Reply with nothing but how many lines in the entries below include "logic".

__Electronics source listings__

══════════════════════════════

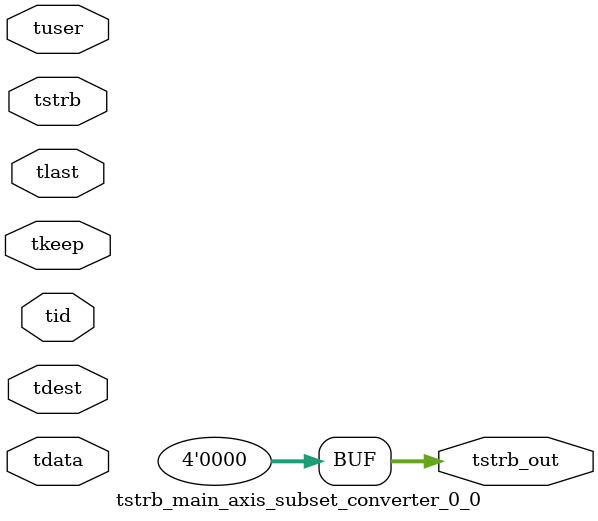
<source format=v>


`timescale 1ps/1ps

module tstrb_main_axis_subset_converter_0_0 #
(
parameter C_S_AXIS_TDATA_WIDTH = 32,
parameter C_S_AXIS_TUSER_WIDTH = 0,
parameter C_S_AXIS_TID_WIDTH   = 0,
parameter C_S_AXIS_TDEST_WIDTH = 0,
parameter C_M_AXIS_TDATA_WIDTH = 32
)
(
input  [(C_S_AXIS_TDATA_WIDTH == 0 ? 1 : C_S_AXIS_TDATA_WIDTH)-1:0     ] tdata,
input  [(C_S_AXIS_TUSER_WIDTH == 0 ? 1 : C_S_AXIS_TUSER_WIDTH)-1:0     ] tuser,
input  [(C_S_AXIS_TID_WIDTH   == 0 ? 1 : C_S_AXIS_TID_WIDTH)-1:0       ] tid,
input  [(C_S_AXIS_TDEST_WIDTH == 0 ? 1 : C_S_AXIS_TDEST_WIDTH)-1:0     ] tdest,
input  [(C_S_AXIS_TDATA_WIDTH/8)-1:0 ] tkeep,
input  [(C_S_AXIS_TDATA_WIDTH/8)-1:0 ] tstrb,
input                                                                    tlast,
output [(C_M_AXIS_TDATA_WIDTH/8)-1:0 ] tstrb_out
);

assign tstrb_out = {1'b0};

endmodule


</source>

══════════════════════════════

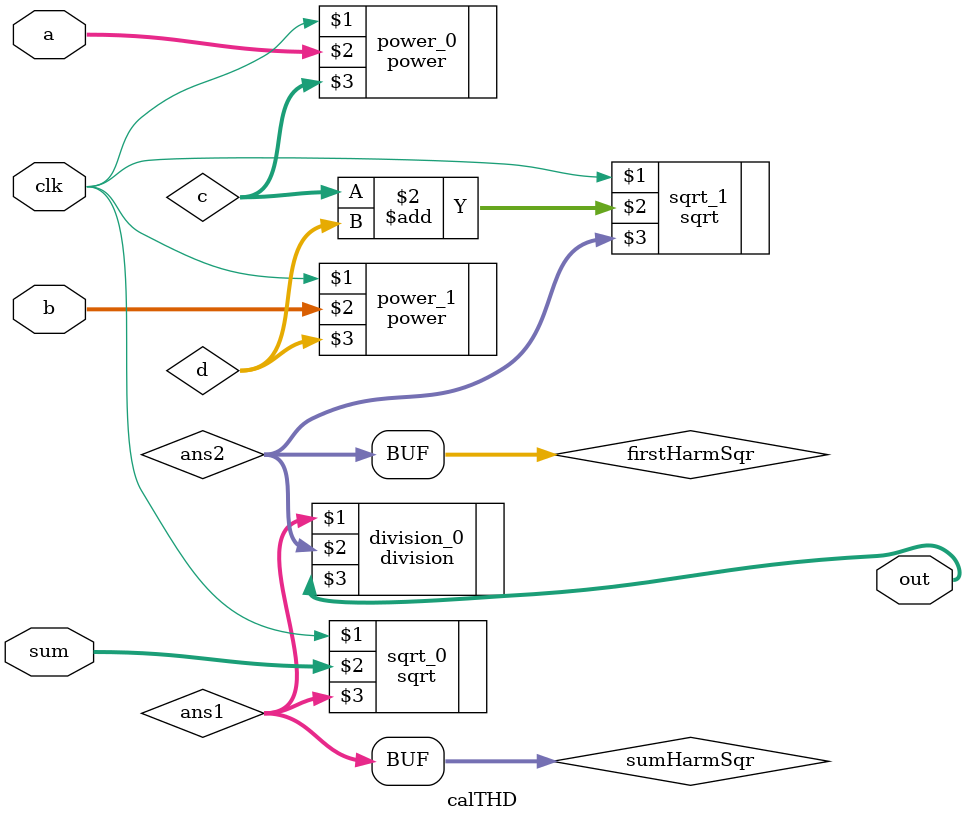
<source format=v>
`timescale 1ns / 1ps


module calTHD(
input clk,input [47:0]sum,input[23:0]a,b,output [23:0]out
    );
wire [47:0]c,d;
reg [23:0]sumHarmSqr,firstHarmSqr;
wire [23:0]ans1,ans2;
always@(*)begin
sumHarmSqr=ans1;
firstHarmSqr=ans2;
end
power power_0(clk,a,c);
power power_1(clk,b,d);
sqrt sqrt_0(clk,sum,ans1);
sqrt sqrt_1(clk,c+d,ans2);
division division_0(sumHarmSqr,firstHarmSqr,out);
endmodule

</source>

══════════════════════════════

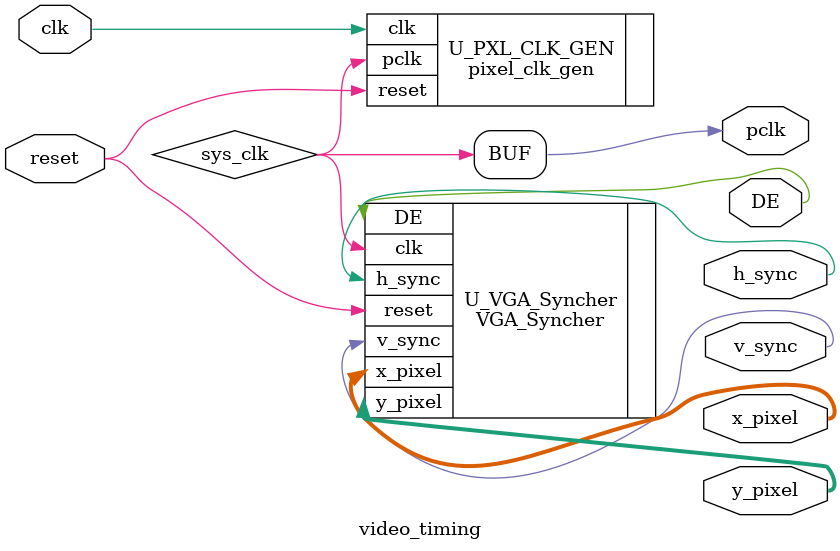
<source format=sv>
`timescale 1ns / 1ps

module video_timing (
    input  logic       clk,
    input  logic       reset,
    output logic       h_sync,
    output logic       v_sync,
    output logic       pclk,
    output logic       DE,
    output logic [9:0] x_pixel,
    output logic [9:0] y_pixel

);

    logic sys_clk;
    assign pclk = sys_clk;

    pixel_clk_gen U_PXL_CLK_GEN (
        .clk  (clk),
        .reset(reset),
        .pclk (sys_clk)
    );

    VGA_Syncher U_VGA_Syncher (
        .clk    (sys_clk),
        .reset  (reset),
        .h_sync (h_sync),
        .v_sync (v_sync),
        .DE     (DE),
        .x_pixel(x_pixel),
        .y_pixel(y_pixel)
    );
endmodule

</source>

══════════════════════════════

__ANSWER SPACE__
9